Attempts have been made for decades to use technology to improve voting processes. Unfortunately, many of these moves have failed to achieve their goals. The Democratic caucus fiasco, which has occurred due to a faulty app, is the latest example. Blockchain technology may now hold the key to much more secure, and representative elections. A number of companies are now researching this issue, and support is growing from both voters and candidates.
Digital identification is one key advantage of blockchain-based voting. Voter rolls could be kept securely and accurately on the digital ledger, thus greatly reducing the challenge of determining who is eligible to cast a ballot. Likewise, unlike present-day centralized ledgers, these voter rolls would be tamper-proof and publicly auditable.
Blockchain voting could also enable election results to be monitored in real time. Fraudulent voting, or tampering with results, would be virtually impossible as a clear audit trail could easily tie the number of votes to the rolls. Such a system would still retain ballot secrecy.
Blockchain-based voting is already under development. Voatz is an e-voting company that is developing blockchain-based systems using its permissioned platform. It has partnered with two counties in Oregon to pilot a mobile election platform, geared primarily toward absentee residents. Also, local governments in Austrialia, New Zeland, and India are working with a similar company, Horizon State, to on similar systems.
There are, of course, concerns about integrating distributed ledger technology into the electoral process. Some voters may not trust such systems, as all forms of electronic voting have a reputation for being corruptible. Many people could fear that a blockchain-based system could compromise their privacy.
It is also worth noting that permissioned blockchains, on which all present systems are based, are less secure because of their design architecture. Additionally, given the significance of some elections, bad actors may attack even very secure permissionless blockchains in an attempt to corrupt or undermine the democratic process. Should blockchain voting become a reality, it is safe to assume that this scenario would become likely.
Andrew Yang, long a proponent of Bitcoin, is now calling for blockchain voting, and claims that a system could be in place as early as the 2024 U.S. presidential election.

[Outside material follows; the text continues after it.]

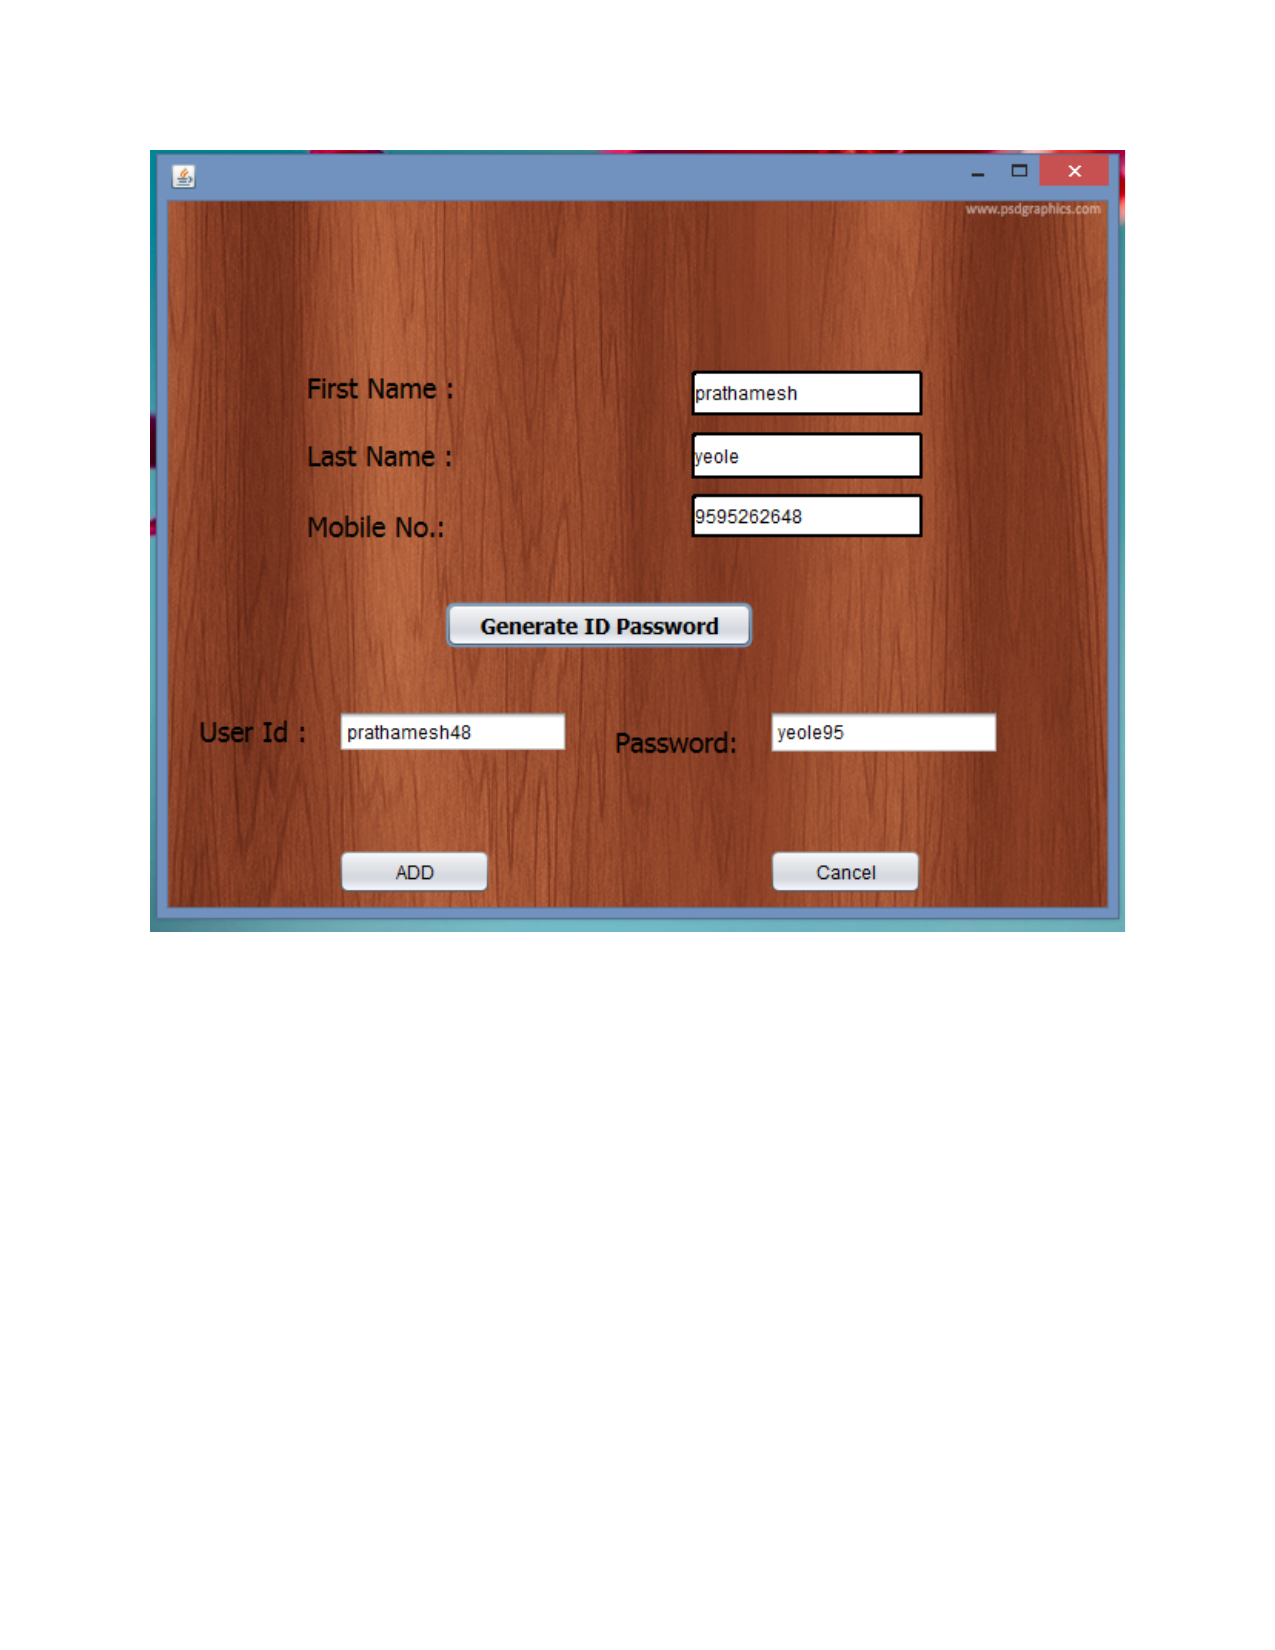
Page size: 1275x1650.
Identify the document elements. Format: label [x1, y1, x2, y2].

picture [150, 150, 1125, 932]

Although such a move is highly unlikely, it demonstrates how quickly the technology is moving forward.
The faulty Iowa caucus app was not based on a blockchain, but it has clearly cast a dark shadow over the idea of electronic voting. Nevertheless, some have pointed to this situation as an example of why such a more advanced system would need to be embraced. There certainly appears to be no shortage of flaws with centrally managed platforms, be they apps, voting machines, or even digital scanners. Thus, blockchain is clearly a technology worth investigating.